_KUTIPAN UNTUK DIBACA_
────
Jokowi menyayangkan langkah SBY tersebut. Sebab, ia merasa anggaran subsidi energi membebani APBN 2015, belum lagi anggaran yang disediakan demi membayar utang luar negeri.
Jumlah alokasi subsidi energi dalam RAPBN 2015 mencapai Rp 433,5 triliun. Adapun jumlah alokasi untuk utang mencapai Rp 154 triliun. “Sangat membebani,” ujar dia.
Demikian Kompas.com
Memang isu kenaikan Harga BBM merupakan ujian berat pertama yang harus dihadapi Jokowi pada seratus hari pemerintahannya, Kebijakan soal BBM bagi pemerintahan manapun selama ini seperti buah simalakama, maju kena mundur kena. Bagaiman tidak dengan subsidi BBM sebesar hampir 300 triliun diluar subsidi listrik, jelas sangat membebani APBN,belum lagi dana untuk membayar utang 154 trliun.Akan tetapi menaikkan BBM tentu bukan msalah yang mudah,faktor resiko yang akan muncul seperti kenaikan harga dan inflasi harus dihitung secara cermat,sebelum menaikkan pun akan terjadi resistensi dan penolakan yang akan muncul dimana-mana.Dengan kondisi APBN seperti ini, ruang gerak fiskal bagi Jokowi untuk memuluskan janji kampanyenya sangatlah sempit.Untuk itu Jokowi meminta presiden SBY untuk menekan defisit APBN 2015 ini dengan menaikkan harga BBM,sayang hal ini tidak mendapat respon yang baik dari SBY dengan alasan belum tepat saatnya untu menaikkannya, sebuah alasan klise yang sangat diplomatis.
────
[Data terkumpul]
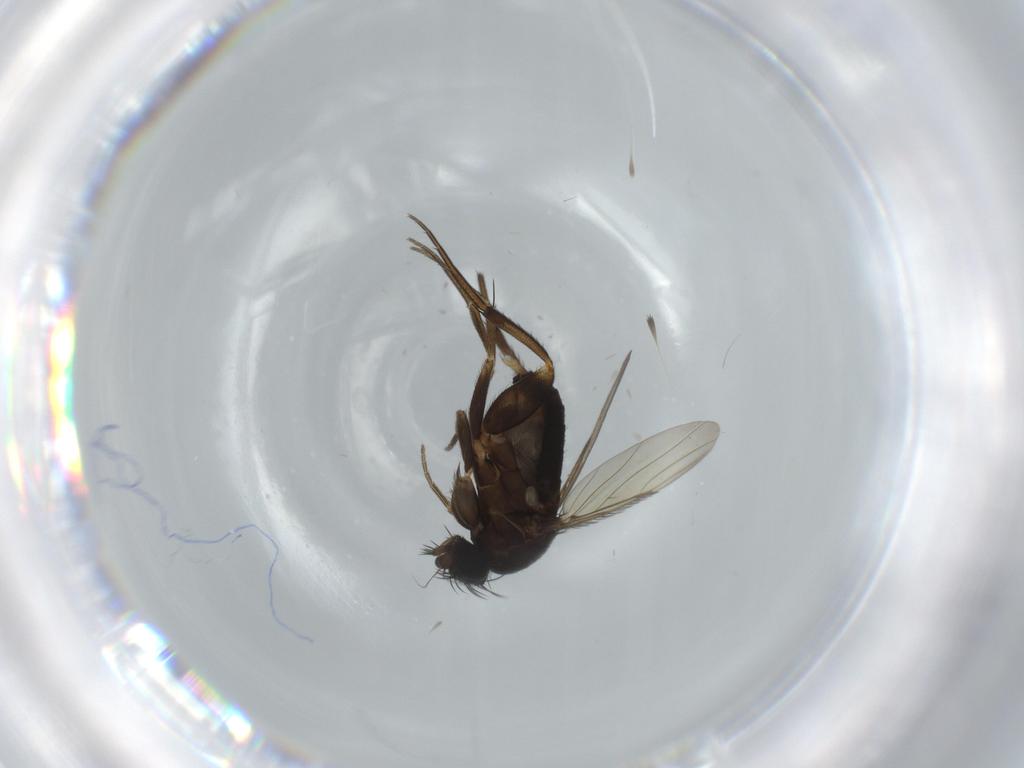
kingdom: Animalia
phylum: Arthropoda
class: Insecta
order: Diptera
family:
────
_TUGAS_
Kutip kata demi kata bagian kutipan tentang subsidi BBM, mulai dari "Jokowi menyayangkan langkah" sampai "utang luar negeri.", termasuk kedua batas itu. Data terkumpul di atas tidak berperan dalam hal ini.

_JAWABAN YANG DIHARAPKAN_
Jokowi menyayangkan langkah SBY tersebut. Sebab, ia merasa anggaran subsidi energi membebani APBN 2015, belum lagi anggaran yang disediakan demi membayar utang luar negeri.